Step 1: Simplify the numerator using logarithm properties. The numerator is $\log 4 + \log(0.25+x)$. Using the logarithm property $\log A + \log B = \log (AB)$: $\log 4 + \log(0.25+x) = \log \left( 4 \times (0.25+x) \right)$ $= \log \left( 4 \times \frac{1}{4} + 4x \right)$ $= \log (1 + 4x)$

Step 2: Rewrite the limit expression. Substitute the simplified numerator back into the limit: $\lim_{x\to 0} \left[ \frac{\log (1 + 4x)}{x} \right]$

Step 3: Evaluate the limit.
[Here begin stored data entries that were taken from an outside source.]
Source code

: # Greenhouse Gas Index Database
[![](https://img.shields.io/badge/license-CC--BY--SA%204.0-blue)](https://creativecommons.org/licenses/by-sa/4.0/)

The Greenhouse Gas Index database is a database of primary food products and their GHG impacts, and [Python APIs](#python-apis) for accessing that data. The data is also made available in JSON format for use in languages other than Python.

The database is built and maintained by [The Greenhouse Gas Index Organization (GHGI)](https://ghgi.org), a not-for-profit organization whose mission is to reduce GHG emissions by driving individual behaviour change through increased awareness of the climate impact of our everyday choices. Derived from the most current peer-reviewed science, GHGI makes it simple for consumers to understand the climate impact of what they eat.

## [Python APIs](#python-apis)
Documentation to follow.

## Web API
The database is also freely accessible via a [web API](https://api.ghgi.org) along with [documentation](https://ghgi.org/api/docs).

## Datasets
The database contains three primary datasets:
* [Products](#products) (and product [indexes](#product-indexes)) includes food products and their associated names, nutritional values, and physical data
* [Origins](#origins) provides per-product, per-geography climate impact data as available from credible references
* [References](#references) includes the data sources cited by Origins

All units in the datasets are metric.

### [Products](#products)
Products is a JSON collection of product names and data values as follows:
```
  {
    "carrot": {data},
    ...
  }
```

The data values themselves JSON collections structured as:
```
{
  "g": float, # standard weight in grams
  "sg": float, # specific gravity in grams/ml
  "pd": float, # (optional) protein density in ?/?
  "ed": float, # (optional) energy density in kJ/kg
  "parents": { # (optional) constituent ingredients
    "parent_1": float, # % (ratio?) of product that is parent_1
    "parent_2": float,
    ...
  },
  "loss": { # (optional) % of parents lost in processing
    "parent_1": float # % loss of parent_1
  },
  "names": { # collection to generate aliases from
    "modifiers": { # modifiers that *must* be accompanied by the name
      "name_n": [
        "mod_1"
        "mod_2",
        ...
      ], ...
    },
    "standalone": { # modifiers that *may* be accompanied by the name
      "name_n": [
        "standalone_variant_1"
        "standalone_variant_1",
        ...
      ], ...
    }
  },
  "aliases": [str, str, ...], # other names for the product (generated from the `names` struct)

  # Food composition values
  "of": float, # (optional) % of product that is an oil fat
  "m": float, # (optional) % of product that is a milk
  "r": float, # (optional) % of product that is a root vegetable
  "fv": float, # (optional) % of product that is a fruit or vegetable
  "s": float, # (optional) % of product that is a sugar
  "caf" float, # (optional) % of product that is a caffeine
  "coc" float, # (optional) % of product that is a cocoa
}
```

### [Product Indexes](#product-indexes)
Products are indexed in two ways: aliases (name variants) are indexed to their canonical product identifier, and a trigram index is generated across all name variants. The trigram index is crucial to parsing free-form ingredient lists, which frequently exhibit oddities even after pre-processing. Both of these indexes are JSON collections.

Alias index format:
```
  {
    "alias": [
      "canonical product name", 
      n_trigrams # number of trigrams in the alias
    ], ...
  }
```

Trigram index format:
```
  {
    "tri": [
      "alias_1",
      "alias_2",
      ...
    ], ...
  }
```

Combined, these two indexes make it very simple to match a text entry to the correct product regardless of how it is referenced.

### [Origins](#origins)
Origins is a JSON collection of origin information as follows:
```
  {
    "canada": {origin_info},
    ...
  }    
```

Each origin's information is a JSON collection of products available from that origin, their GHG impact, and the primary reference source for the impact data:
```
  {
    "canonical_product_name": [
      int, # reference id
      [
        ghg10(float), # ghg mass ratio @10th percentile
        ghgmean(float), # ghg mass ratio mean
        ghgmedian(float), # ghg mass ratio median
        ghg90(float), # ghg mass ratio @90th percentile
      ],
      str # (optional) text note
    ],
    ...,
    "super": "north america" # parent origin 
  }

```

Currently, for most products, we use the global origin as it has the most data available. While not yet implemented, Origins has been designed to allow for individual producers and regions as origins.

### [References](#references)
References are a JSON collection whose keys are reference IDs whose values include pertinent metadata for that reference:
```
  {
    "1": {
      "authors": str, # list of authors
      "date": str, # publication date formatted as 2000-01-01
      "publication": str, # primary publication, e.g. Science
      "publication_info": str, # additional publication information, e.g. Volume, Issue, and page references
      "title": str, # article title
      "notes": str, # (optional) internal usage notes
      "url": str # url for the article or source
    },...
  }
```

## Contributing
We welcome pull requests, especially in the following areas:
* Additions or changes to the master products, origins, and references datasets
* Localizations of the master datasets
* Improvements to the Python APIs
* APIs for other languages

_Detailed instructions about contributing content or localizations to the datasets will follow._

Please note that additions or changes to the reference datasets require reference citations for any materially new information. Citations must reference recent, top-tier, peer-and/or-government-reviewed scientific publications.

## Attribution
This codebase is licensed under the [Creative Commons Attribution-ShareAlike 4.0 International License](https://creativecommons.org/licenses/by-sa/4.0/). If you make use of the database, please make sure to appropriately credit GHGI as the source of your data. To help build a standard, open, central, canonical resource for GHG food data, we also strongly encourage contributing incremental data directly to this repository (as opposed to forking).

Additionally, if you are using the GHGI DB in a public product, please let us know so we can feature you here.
As $x \to 0$, the numerator $\log(1+4x) \to \log(1) = 0$. As $x \to 0$, the denominator $x \to 0$. This is an indeterminate form of type $\frac{0}{0}$. We can use either the standard limit formula or L'Hopital's Rule.

Method 1: Using the Standard Limit Formula We know the standard limit formula: $\lim_{y\to 0} \frac{\log (1+y)}{y} = 1$. To apply this, we need the term in the denominator to match the argument of the logarithm. In our case, the argument is $4x$. So, we multiply and divide the expression by 4: $\lim_{x\to 0} \left[ \frac{\log (1 + 4x)}{x} \right] = \lim_{x\to 0} \left[ \frac{\log (1 + 4x)}{4x} \times 4 \right]$ Let $y = 4x$. As $x \to 0$, $y \to 0$. The limit becomes: $4 \times \lim_{y\to 0} \frac{\log (1+y)}{y} = 4 \times 1 = 4$

Method 2: Using L'Hopital's Rule Since the limit is of the $\frac{0}{0}$ form, we can apply L'Hopital's Rule. Let $f(x) = \log(1+4x)$ and $g(x) = x$. Find the derivatives of $f(x)$ and $g(x)$: $f'(x) = \frac{d}{dx} (\log(1+4x)) = \frac{1}{1+4x} \times \frac{d}{dx}(1+4x) = \frac{4}{1+4x}$ $g'(x) = \frac{d}{dx} (x) = 1$ Apply L'Hopital's Rule: $\lim_{x\to 0} \left[ \frac{f'(x)}{g'(x)} \right] = \lim_{x\to 0} \left[ \frac{\frac{4}{1+4x}}{1} \right]$ $= \lim_{x\to 0} \left[ \frac{4}{1+4x} \right]$ Now, substitute $x=0$: $= \frac{4}{1+4(0)} = \frac{4}{1} = 4$

Both methods yield the same result.

The expression is simplified using logarithm properties to $\frac{\log(1+4x)}{x}$. This is a standard limit form $\lim_{y\to 0} \frac{\log(1+y)}{y}=1$. By multiplying and dividing by 4, the limit is transformed to $4 \times \lim_{4x\to 0} \frac{\log(1+4x)}{4x}$, which evaluates to $4 \times 1 = 4$. Alternatively, L'Hopital's Rule can be applied to the $\frac{0}{0}$ form, yielding the same result.